Yeah. I don't agree w/ the good reason, but it's what it's. I'm writing a framework (well, re-writing in Rust) for model checking file systems for errors. I don't want to go modify the checked file system code (it will often be someone else's code) to pass around the current callback state. It's easier to insert a couple call outs and get the state they need from a global. Ugly. But better than having to modify lots of other-people code before the tool can run (they won't like it, won't accept patches --- for good reason --- , etc).
Currently I'm just using a macro. For the real code I want a "temporary" singleton that lasts for the duration of a session so it looks a little different in that there's ways to setup/reset. It does leak storage afaik.

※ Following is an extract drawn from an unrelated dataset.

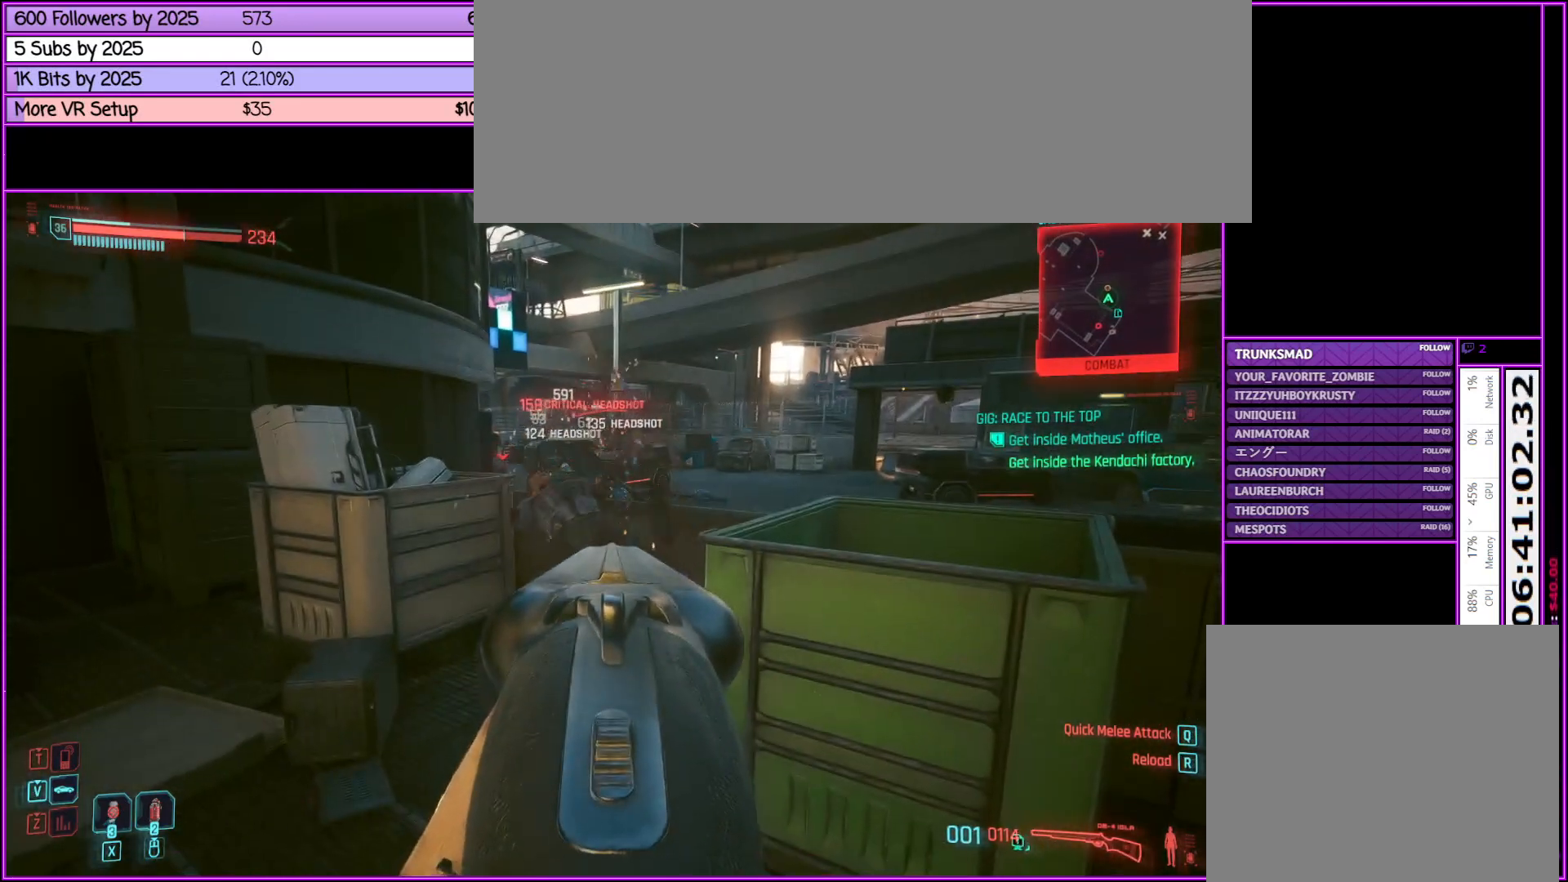
{"keys": ["r"], "mouse": [], "events": [[83, "mouse_right", "up"], [183, "d", "up"], [367, "r", "down"]]}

macro_rules! make_handle {
($name: ident, $type:tt) => {
mod $name {
use super::$type;
use std::cell::RefCell;
use std::rc::Rc;
use std::ptr::null;
type T = Rc<RefCell<$type>>;
fn internal_handle(t : *const T) -> T {
static mut singleton : *const T = null();
unsafe {
if t != null() {
singleton = t;
}
assert!(singleton != null());
(*singleton).clone()
}
}
pub fn set_handle(t : $type) -> T {
let x = Box::new(Rc::new(RefCell::new(t)));
internal_handle(Box::into_raw(x))
}
pub fn get_handle() -> T { internal_handle(null()) }
}
}
}
#[derive(Debug)]
pub struct Handle(usize);
make_handle!(statecheck,Handle);
fn main() {
let x = statecheck::set_handle(Handle { 0 : 0 });
x.borrow_mut().0 += 11;
let x = statecheck::get_handle();
x.borrow_mut().0 += 1;
let x = statecheck::get_handle();
x.borrow_mut().0 += 1;
println!("x={:?}", *x.borrow());
}
Note that the map approach could be simplified by using rust-typemap.
I can think of some… not recommended… alternatives:
#[link_section = ".data"]
fn dummy<T>(a: &&&&&&&&i32) -> i32 {
// The code for this should take up at least 8 bytes... probably...
********a
}
fn foo<T>() {
let ptr = dummy::<T> as *mut *const T;
println!("{:?}", ptr);
}
fn main() {
foo::<i32>();
foo::<i64>();
}
note that that won't do the right thing if the same specialization is instantiated from multiple crates. or possibly ever.